Why do I an get error when trying to print a null pointer

Question

#include <stdio.h>
void main ()
{
    int* p = NULL;
    printf("%d", *p);
}

It prints:

Exception thrown: read access violation.
p was nullptr.

Answer 1

NULL pointers may not be dereferenced.

Doing so invokes undefined behavior, which in this case manifested in your program crashing.

This is documented in section 6.5.3.2p4 of the C standard:

4 The unary * operator denotes indirection. If the operand points to a function, the result is a function designator; if it points to an object, the result is an lvalue designating the object. If the operand has type "pointer to type", the result has type "type". If an invalid value has been assigned to the pointer, the behavior of the unary * operator is undefined. ¹⁰²⁾

102) Thus, &*E is equivalent to E (even if E is a null pointer), and &(E1[E2]) to ((E1)+(E2)).
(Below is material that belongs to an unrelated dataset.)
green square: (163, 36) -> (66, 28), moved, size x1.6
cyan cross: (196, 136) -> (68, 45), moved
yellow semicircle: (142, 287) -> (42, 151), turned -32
It is always true that if E is a function designator or an lvalue that is a valid operand of the unary & operator, *&E is a function designator or an lvalue equal to E. If *P is an lvalue and T is the name of an object pointer type, *(T)P is an lvalue that has a type compatible with that to which T points.

Among the invalid values for dereferencing a pointer by the unary * operator are a null pointer, an address inappropriately aligned for the type of object pointed to, and the address of an object after the end of its lifetime.

If you want to print the pointer itself, pass it to printf without dereferencing it and use the %p format specifier:

printf("%p\n", (void *)p);

Answer 2

The behaviour of int* p = NULL; *p; is undefined.

If you want to print out the address of p, then use "%p" as the format specifier, and drop the dereference:

printf("%p", (void*)p);

The cast to (void*) is required in order to match exactly the format specifier.